Янне хотелось спросить, где они собираются обзавестись домом, в Швеции или в Финляндии. Но он и пикнуть не смел и даже дышать должен был тихо, без хрипа. В эту минуту автомобиль резко взял в сторону. Что-то тяжелое с грохотом приблизилось и промчалось мимо. Звук был как от экспресса.
- Они ужасны, эти грузовики с полуприцепом, - вздохнула мать.
Теперь отец ехал медленно, не спеша. С минуту он напевал песню, в которой строили избушки в долинах и ложбинах. Мать тихо подпевала.
Звуки дороги стали иными, пение шин заглохло в непрерывном гуле. Они были в городе. Где-то стреляла выхлопная труба, слышался шаркающий скрип торможения, что-то звенело и визжало. Рокотали, ревели десятки моторов. Автомобиль повернул, остановился, поехал и снова повернул.
- Заглянем туда? - спросила мать.
Отец затормозил и приткнул автомобиль к тротуару.
- А там есть?
- Там есть что угодно.
Отец открыл дверцу и вышел из автомобиля. Почти одновременно по тротуару застучали туфли матери.
Янне подождал минуту или две, прислушиваясь к звуку шагов. Знакомые шаги слились с чужими, исчезли вовсе. Янне подымался сантиметр за сантиметром и вдруг рывком выпрямил спину.
Перед ним была большая витрина. За стеклом стояла женщина и смотрела прямо на него.

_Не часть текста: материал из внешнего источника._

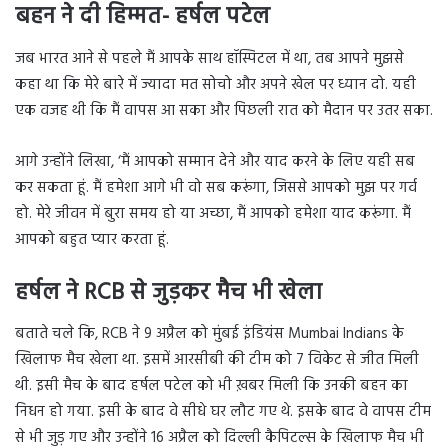
बहन ने दी हिम्मत- हर्षल पटेल
जब भारत आने से पहले मैं आपके साथ हॉस्पिटल में था, तब आपने मुझसे
कहा था कि मेरे बारे में ज्यादा मत सोचो और अपने खेल पर ध्यान दो. यही
एक वजह थी कि मैं वापस आ सका और पिछली रात को मैदान पर उतर सका.
आगे उन्होंने लिखा, ‘मैं आपको सम्मान देने और याद करने के लिए यही सब
कर सकता हूं. मैं हमेशा आगे भी वो सब करूंगा, जिससे आपको मुझ पर गर्व
हो. मेरे जीवन में बुरा समय हो या अच्छा, मैं आपको हमेशा याद करूंगा. मैं
आपको बहुत प्यार करता हूं.
हर्षल ने RCB से जुड़कर मैच भी खेला
बताते चले कि, RCB ने 9 अप्रैल को मुंबई इंडियंस Mumbai Indians के
खिलाफ मैच खेला था. इसमें आरसीबी की टीम को 7 विकेट से जीत मिली
थी. इसी मैच के बाद हर्षल पटेल को भी ख़बर मिली कि उनकी बहन का
निधन हो गया. इसी के बाद वे सीधे घर लौट गए थे. इसके बाद वे वापस टीम
से भी जुड़ गए और उन्होंने 16 अप्रैल को दिल्ली कैपिटल्स के खिलाफ मैच भी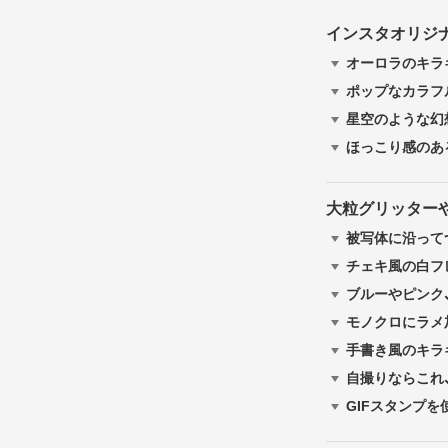
インスタオリジ
オーロラのキラ
ポップなカラフ
星空のような幻
ほっこり感のあ
大粒グリッター
被写体に沿って
チェキ風の白フ
ブルーやピンク
モノクロにラメ
手書き風のキラ
自撮りならこれ
GIFスタンプ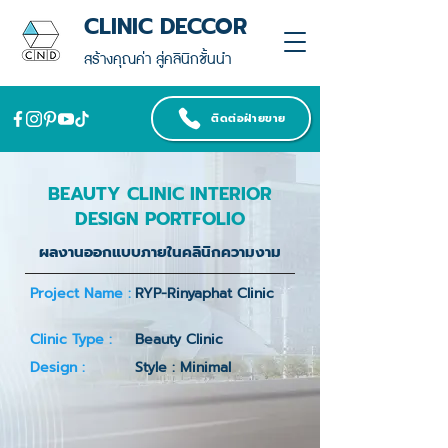
CLINIC DECCOR
สร้างคุณค่า สู่คลินิกชั้นนำ
ติดต่อฝ่ายขาย
BEAUTY CLINIC INTERIOR
DESIGN PORTFOLIO
ผลงานออกแบบภายในคลินิกความงาม
Project Name :
RYP-Rinyaphat Clinic
Clinic Type :
Beauty Clinic
Design :
Style : Minimal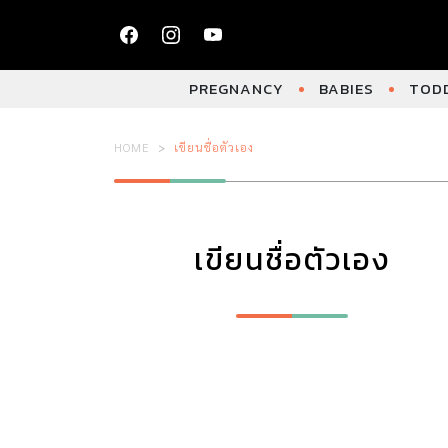
PREGNANCY
BABIES
TODD
HOME
เขียนชื่อตัวเอง
เขียนชื่อตัวเอง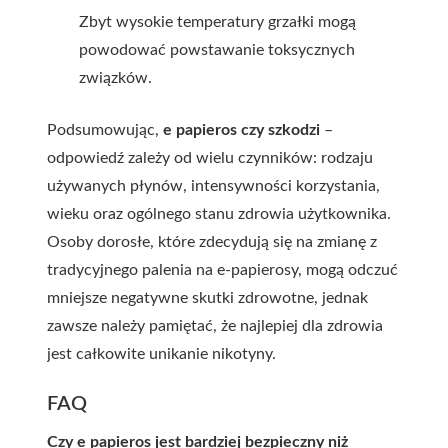
Zbyt wysokie temperatury grzałki mogą
powodować powstawanie toksycznych
związków.
Podsumowując,
e papieros czy szkodzi
–
odpowiedź zależy od wielu czynników: rodzaju
używanych płynów, intensywności korzystania,
wieku oraz ogólnego stanu zdrowia użytkownika.
Osoby dorosłe, które zdecydują się na zmianę z
tradycyjnego palenia na e-papierosy, mogą odczuć
mniejsze negatywne skutki zdrowotne, jednak
zawsze należy pamiętać, że najlepiej dla zdrowia
jest całkowite unikanie nikotyny.
FAQ
Czy e papieros jest bardziej bezpieczny niż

Янне сжался в комок, но тут же поднялся: не бояться же, в самом деле, манекена.
Он попытался заглянуть мимо манекена в магазин. Прямо у витрины висела одежда - пиджаки и костюмы. За ними двигались люди, но все они были безликими тенями: отца и мать отсюда было не рассмотреть. Приложив руку козырьком к глазам, он стал вглядываться в цветные пятна поодаль.
Похоже, это…
А рядом с пятнами две фигуры, мужчина и женщина.